[Opening EXERCISE TEXT section]
Solved
Matrix Blocking Code Optimization in C. HELP!!!
Posted on 2010-11-19
I have to optimize this code by improving locality in order to make my program run in less clock cycles overall. I realize that the cache size and exact standard of clock cycle increase isn't exactly specified yet, but I'm just trying to get started.
int readArray(int* arr, int n, int r, int c)
{
return *(arr + (r * n) + c);
}
void writeArray(int* arr, int n, int r, int c, int value)
{
*(arr + (r * n) + c) = value;
}
void finalMatrix(int n, int* A, int* result)
{
int r, c;
for (r = 0; r < n; r++)
{
for (c = 0; c < n; c++)
{
// compute and write the value for the result array
writeArray( result, n, r, c, ( readArray(A, n, r, c) * readArray(A, n, r, c) ) );`
}
}
}
CODE IDEA: The initial code computes a final matrix whose elements ( row , column ) is the product of an input matrice's (here called "A") similar (row, column) * (column, row).
I realize that I need to use matrix blocking to allow for less cache misses when accessing the elements of A to produce the result matrix.
I'm just wondering how I should go about this.
I will eventually play around with the matrix blocking size, but for starters I wanted to grab like n/4 x n/4 blocks at a time.
obviously the matrix "A" has good spatial locality when it goes in row major order (r,c) but when it goes by column this is terrible. I was initially thinking of transposing the matrix "A" into another matrix in which I can then use row major order again, but I think just using the same way as (r,c)*(c,r) with smaller matrix blocks will produce efficient results.
Please help me get on the road here.
---------------------------------------------------------------------
[Closing EXERCISE TEXT section]
[Opening SOURCE MATERIAL section]
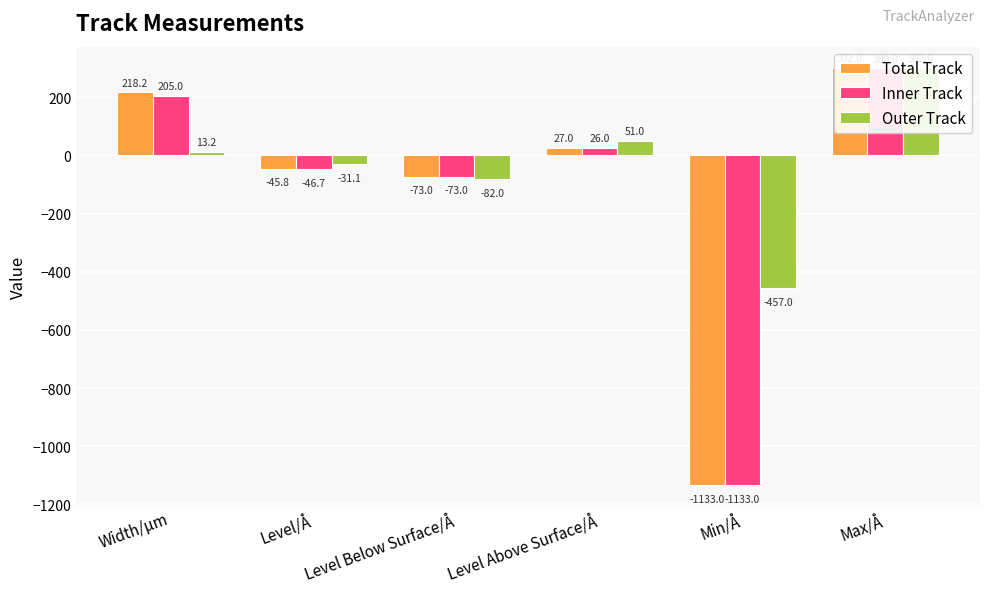

The value of Outer Track at Max/Å is 302.0. True or false?

True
[Closing SOURCE MATERIAL section]
▶ _REQUIRED WORK_
In the forum thread on matrix blocking, what block size did the poster plan to use at first? The data has no connection to the text.

▶ _RESPONSE BELOW_
Blocks of n/4 x n/4.